● BRIEF: Could you give every record again, exactly as it reads?

● INFORMATION PROVIDED:
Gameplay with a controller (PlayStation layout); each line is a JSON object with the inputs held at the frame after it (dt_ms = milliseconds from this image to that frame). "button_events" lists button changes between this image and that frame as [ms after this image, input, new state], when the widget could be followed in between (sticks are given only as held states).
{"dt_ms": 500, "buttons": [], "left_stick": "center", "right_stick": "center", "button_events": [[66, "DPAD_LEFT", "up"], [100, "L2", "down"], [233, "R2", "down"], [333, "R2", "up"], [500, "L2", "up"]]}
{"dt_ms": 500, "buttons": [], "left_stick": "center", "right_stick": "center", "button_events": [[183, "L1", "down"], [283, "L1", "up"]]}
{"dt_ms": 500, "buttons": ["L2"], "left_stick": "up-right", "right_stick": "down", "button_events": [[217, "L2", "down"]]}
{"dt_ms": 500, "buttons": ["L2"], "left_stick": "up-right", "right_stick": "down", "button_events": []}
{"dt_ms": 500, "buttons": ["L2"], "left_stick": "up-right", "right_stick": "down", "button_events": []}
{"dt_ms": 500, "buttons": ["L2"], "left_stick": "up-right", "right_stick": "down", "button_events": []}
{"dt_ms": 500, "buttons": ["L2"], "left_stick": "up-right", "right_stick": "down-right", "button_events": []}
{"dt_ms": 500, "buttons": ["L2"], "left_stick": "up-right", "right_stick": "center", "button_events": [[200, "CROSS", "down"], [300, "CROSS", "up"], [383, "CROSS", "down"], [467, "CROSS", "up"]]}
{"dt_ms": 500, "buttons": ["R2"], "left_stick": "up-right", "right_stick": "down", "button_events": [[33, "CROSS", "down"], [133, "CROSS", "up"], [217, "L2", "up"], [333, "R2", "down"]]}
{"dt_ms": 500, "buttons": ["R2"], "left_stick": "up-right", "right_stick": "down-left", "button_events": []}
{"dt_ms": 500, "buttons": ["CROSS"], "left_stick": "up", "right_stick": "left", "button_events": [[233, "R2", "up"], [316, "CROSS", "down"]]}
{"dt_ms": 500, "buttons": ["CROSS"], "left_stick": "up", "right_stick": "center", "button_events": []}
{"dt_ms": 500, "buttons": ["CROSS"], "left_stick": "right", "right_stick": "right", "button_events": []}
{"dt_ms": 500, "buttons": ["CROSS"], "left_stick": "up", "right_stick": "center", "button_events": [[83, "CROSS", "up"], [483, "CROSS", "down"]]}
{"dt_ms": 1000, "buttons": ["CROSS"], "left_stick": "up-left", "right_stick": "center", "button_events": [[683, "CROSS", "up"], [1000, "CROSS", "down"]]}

● ANSWER FOR THIS EXERCISE:
Gameplay with a controller (PlayStation layout); each line is a JSON object with the inputs held at the frame after it (dt_ms = milliseconds from this image to that frame). "button_events" lists button changes between this image and that frame as [ms after this image, input, new state], when the widget could be followed in between (sticks are given only as held states).
{"dt_ms": 500, "buttons": [], "left_stick": "center", "right_stick": "center", "button_events": [[66, "DPAD_LEFT", "up"], [100, "L2", "down"], [233, "R2", "down"], [333, "R2", "up"], [500, "L2", "up"]]}
{"dt_ms": 500, "buttons": [], "left_stick": "center", "right_stick": "center", "button_events": [[183, "L1", "down"], [283, "L1", "up"]]}
{"dt_ms": 500, "buttons": ["L2"], "left_stick": "up-right", "right_stick": "down", "button_events": [[217, "L2", "down"]]}
{"dt_ms": 500, "buttons": ["L2"], "left_stick": "up-right", "right_stick": "down", "button_events": []}
{"dt_ms": 500, "buttons": ["L2"], "left_stick": "up-right", "right_stick": "down", "button_events": []}
{"dt_ms": 500, "buttons": ["L2"], "left_stick": "up-right", "right_stick": "down", "button_events": []}
{"dt_ms": 500, "buttons": ["L2"], "left_stick": "up-right", "right_stick": "down-right", "button_events": []}
{"dt_ms": 500, "buttons": ["L2"], "left_stick": "up-right", "right_stick": "center", "button_events": [[200, "CROSS", "down"], [300, "CROSS", "up"], [383, "CROSS", "down"], [467, "CROSS", "up"]]}
{"dt_ms": 500, "buttons": ["R2"], "left_stick": "up-right", "right_stick": "down", "button_events": [[33, "CROSS", "down"], [133, "CROSS", "up"], [217, "L2", "up"], [333, "R2", "down"]]}
{"dt_ms": 500, "buttons": ["R2"], "left_stick": "up-right", "right_stick": "down-left", "button_events": []}
{"dt_ms": 500, "buttons": ["CROSS"], "left_stick": "up", "right_stick": "left", "button_events": [[233, "R2", "up"], [316, "CROSS", "down"]]}
{"dt_ms": 500, "buttons": ["CROSS"], "left_stick": "up", "right_stick": "center", "button_events": []}
{"dt_ms": 500, "buttons": ["CROSS"], "left_stick": "right", "right_stick": "right", "button_events": []}
{"dt_ms": 500, "buttons": ["CROSS"], "left_stick": "up", "right_stick": "center", "button_events": [[83, "CROSS", "up"], [483, "CROSS", "down"]]}
{"dt_ms": 1000, "buttons": ["CROSS"], "left_stick": "up-left", "right_stick": "center", "button_events": [[683, "CROSS", "up"], [1000, "CROSS", "down"]]}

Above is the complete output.